In this article, he makes some great points:
Respect the sovereignty of democratic allies. When free people in a democracy express their preferences, the United States should respect their opinions. The current administration should not try to impose ideas on allies like Israel.
The administration would also do well to take heed of the Palestinian Authority’s continued refusal to recognize Israel as the nation-state of the Jewish people. This is not a trivial matter. A long-term settlement can only be forged on the basis of mutual recognition and respect. To deny the essence of the Zionist project—to rebuild the Jewish people’s ancient homeland—is to call into question the seriousness of one’s commitment to peace….
And then there are the settlements. Undoubtedly, this is a complex matter. Yet the administration must beware of overemphasizing it. Compromises between people of goodwill can be made on the settlements, as Israel has demonstrated in the recent past. But no compromise can be made on Israel’s right to exist inside secure borders unmolested by terrorist groups or threatened by belligerent states…
The administration must also be wary of letting Israel’s opponents use the settlement issue as a convenient excuse for failing to make moves of their own. The settlements matter, but they do not go to the core of this decades-old conflict.
The one comment he makes with which I do take some issue, though, is when he says:
That’s why an unambiguous strategy explaining precisely how Hamas and Hezbollah can be disarmed and how Iran can be prevented from acquiring nuclear weapons is of central importance to any peace plan.

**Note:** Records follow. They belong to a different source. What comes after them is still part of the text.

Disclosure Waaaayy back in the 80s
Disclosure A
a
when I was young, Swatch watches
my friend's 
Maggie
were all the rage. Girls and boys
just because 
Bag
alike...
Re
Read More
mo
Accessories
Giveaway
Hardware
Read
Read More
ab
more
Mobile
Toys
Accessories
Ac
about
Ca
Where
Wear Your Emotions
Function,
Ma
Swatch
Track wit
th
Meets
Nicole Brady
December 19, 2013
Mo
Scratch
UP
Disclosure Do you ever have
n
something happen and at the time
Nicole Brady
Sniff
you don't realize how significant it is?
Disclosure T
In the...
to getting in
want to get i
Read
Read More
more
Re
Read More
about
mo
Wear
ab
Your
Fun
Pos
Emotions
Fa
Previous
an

I think it’s a bad precedent to raise the issue of Iran’s nuclear aspirations in a conversation about peace between Israel and the Palestinians. Many people were upset when Obama started surreptitiously pressuring Israel to submit to some of his demands in exchange for more action on the Iran nuclear issue, and rightly so. After all, the world’s security vis-à-vis potential Iranian nukes and Israel’s security from Gaza-launched rockets and Lebanon-launched raids are two separate issues and need to be addressed on two fronts independently. Setbacks in one should not set back progress with the other.
With that in mind, I think it’s bad to raise the issue here at all, let alone ascribe to it “central important to any peace peace plan”!
Other than that, though, it was a pretty good piece with some pretty good points (oft-recycled talking points, but good points nonetheless).